Overbought vs Oversold - What do the Stochastic Levels mean?

OB-vs-OS_the-stochastic50level

There is a lot of speculative information around the Stochastic RSI and its levels. Many strategies are just outright wildly false for example talking about crossovers of levels but i want to give you guys some insight of what these levels actually mean to help you better use the stochastic RSI. 

I wrote up the article and found it to be REALLY elaborate so I use the help of "ChatGPT" to help write it in a format that is easier to read and follow.
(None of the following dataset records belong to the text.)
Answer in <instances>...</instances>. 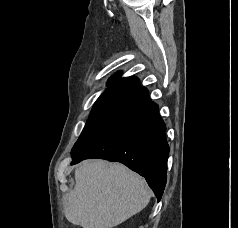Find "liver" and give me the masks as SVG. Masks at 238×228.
I'll return each mask as SVG.
<instances>
[{
	"instance_id": "6515ba94",
	"label": "liver",
	"mask_w": 238,
	"mask_h": 228,
	"mask_svg": "<svg viewBox=\"0 0 238 228\" xmlns=\"http://www.w3.org/2000/svg\"><path fill=\"white\" fill-rule=\"evenodd\" d=\"M75 181L64 200V215L83 228H113L151 198L146 181L120 163L85 161L75 170Z\"/></svg>"
}]
</instances>
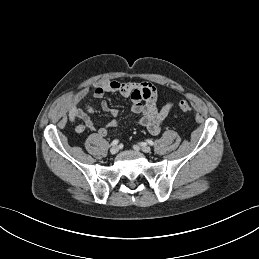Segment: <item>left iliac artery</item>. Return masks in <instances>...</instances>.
I'll return each mask as SVG.
<instances>
[{
	"instance_id": "44dca946",
	"label": "left iliac artery",
	"mask_w": 259,
	"mask_h": 259,
	"mask_svg": "<svg viewBox=\"0 0 259 259\" xmlns=\"http://www.w3.org/2000/svg\"><path fill=\"white\" fill-rule=\"evenodd\" d=\"M147 142L152 146L154 145V142L152 140H147Z\"/></svg>"
}]
</instances>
I wanted to put that out there first incase anyone claims this article was written by GPT in the first place.

This articles content is based on a few things:

My experience with the Stochastic.

How it's math works.

What does momentum mean across an oscillator.

The physicals of momentum and force. (Science stuff huh?)

So lets get into it.


First off if you want to get your hands on my special and custom version of the Stochastic, you can. Its on called "The Stocashi" A Heiken Ashi version of the stochastic with a few hidden features.
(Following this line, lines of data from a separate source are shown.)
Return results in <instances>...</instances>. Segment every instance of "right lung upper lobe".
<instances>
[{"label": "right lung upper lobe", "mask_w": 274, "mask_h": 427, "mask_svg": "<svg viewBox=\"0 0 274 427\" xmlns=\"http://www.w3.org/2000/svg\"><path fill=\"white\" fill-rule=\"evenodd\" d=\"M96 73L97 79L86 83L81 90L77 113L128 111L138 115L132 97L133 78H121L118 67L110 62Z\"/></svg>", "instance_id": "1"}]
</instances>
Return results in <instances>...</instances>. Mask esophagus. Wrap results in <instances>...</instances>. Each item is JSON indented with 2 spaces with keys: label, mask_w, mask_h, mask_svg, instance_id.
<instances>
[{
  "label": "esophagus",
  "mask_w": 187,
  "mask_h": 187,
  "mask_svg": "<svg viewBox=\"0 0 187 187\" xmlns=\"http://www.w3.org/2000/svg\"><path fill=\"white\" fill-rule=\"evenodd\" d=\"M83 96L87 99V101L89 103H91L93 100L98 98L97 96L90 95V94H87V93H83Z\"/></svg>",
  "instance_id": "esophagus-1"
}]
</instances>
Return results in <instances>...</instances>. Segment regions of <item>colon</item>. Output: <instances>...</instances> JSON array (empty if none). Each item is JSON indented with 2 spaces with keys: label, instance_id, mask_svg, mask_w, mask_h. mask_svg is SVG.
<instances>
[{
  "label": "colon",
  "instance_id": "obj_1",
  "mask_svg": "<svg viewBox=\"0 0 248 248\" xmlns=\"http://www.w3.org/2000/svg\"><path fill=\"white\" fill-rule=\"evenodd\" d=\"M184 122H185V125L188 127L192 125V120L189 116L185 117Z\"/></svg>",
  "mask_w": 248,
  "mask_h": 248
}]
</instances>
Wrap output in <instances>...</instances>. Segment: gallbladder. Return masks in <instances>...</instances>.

STOCASHI + Caffeine Crush: A heiken ashi stochastic


The Big Issue At Hand is the Stochastic 50 (mid level) value and what does it mean.
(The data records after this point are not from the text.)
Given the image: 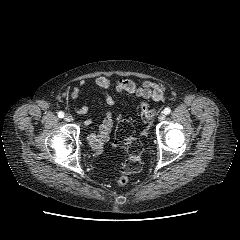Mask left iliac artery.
<instances>
[{
  "instance_id": "obj_1",
  "label": "left iliac artery",
  "mask_w": 240,
  "mask_h": 240,
  "mask_svg": "<svg viewBox=\"0 0 240 240\" xmlns=\"http://www.w3.org/2000/svg\"><path fill=\"white\" fill-rule=\"evenodd\" d=\"M170 112H171L170 108L167 107L164 109V114L168 115Z\"/></svg>"
}]
</instances>
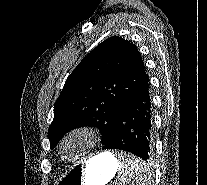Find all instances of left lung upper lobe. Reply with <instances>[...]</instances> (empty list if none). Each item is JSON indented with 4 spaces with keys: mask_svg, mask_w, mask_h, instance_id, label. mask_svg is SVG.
<instances>
[{
    "mask_svg": "<svg viewBox=\"0 0 207 185\" xmlns=\"http://www.w3.org/2000/svg\"><path fill=\"white\" fill-rule=\"evenodd\" d=\"M148 81L135 45L118 36L103 41L83 58L64 84L48 130L50 148L67 132L84 126L97 127L104 145L122 106Z\"/></svg>",
    "mask_w": 207,
    "mask_h": 185,
    "instance_id": "left-lung-upper-lobe-1",
    "label": "left lung upper lobe"
}]
</instances>
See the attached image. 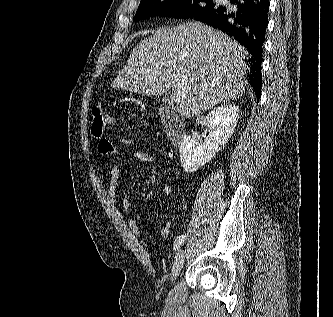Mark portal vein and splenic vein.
<instances>
[{"label": "portal vein and splenic vein", "mask_w": 333, "mask_h": 317, "mask_svg": "<svg viewBox=\"0 0 333 317\" xmlns=\"http://www.w3.org/2000/svg\"><path fill=\"white\" fill-rule=\"evenodd\" d=\"M185 96V93L181 90V88L177 87L175 90V96H174V100L175 102L179 103L183 100Z\"/></svg>", "instance_id": "obj_1"}]
</instances>
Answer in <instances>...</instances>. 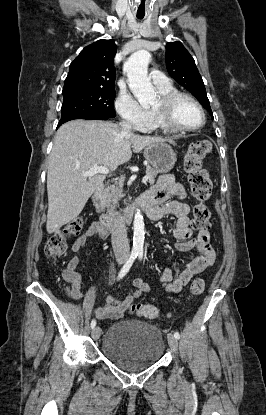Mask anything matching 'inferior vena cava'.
Here are the masks:
<instances>
[{
	"instance_id": "1",
	"label": "inferior vena cava",
	"mask_w": 266,
	"mask_h": 415,
	"mask_svg": "<svg viewBox=\"0 0 266 415\" xmlns=\"http://www.w3.org/2000/svg\"><path fill=\"white\" fill-rule=\"evenodd\" d=\"M119 125L122 128L123 135L131 133L132 127L129 123L120 122ZM111 240L116 258H128L130 255V247L127 238V229L124 218L120 215L117 216L113 224Z\"/></svg>"
}]
</instances>
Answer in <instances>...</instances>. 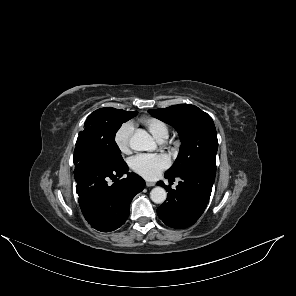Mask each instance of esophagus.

Let's talk about the Mid-Level (50) in the Stochastic Oscillator

Neutral Point

The 50 level in the Stochastic Oscillator represents a neutral zone where neither bullish nor bearish momentum is dominant. It is the midpoint between the extremes (0 and 100 in the traditional Stochastic).

Momentum Indication
  • Above 50: When the %K line is above 50, it indicates that the asset is gaining bullish momentum. The higher the value, the stronger the bullish momentum.
  • Below 50: When the %K line is below 50, it indicates that the asset is experiencing bearish momentum. The lower the value, the stronger the bearish momentum.
Trend Confirmation and Reversals
  • Crossing Above 50: If the %K line crosses above the 50 level, it may signal the beginning of a bullish trend or an increase in bullish momentum. Traders might look for additional confirmation from other indicators or price patterns.
  • Crossing Below 50: Conversely, if the %K line crosses below the 50 level, it may indicate the start of a bearish trend or an increase in bearish momentum.
Strength of Momentum

The distance from the 50 level reflects the strength of the current momentum. The farther the %K line is from 50, the stronger the momentum:

  • Near 100: Indicates strong bullish momentum.
  • Near 0: Indicates strong bearish momentum.
  • Near 50: Suggests weak or neutral momentum, which could mean consolidation or indecision in the market.
Market Conditions
  • Overbought/Oversold: Traditional overbought and oversold levels (80 and 20, or in your adjusted version 50 and -50) provide additional context:
    • Overbought: %K above 80 (or 50 in your version) suggests the asset might be overbought and due for a correction.
    • Oversold: %K below 20 (or -50 in your version) suggests the asset might be oversold and due for a bounce.
Relative Strength

The mid-level can also be seen as a relative strength indicator. Staying above 50 for extended periods indicates sustained strength, while remaining below 50 indicates sustained weakness.

Practical Interpretation
  • Trend Identification:
    • When the %K line is consistently above 50, it indicates that the asset is in an uptrend. Traders may use this information to stay long or look for buying opportunities.
    • When the %K line is consistently below 50, it suggests a downtrend. Traders might use this to stay short or look for selling opportunities.
  • Signal Filtering:
    • Crossovers of the mid-level can be used to filter signals. For example, a buy signal might be considered more valid if the %K line is crossing above 50, while a sell signal might be more valid if the %K line is crossing below 50.
  • Consolidation and Breakouts:
    • When the %K line hovers around 50, it can indicate a period of consolidation. A breakout from this zone can signify the start of a new trend.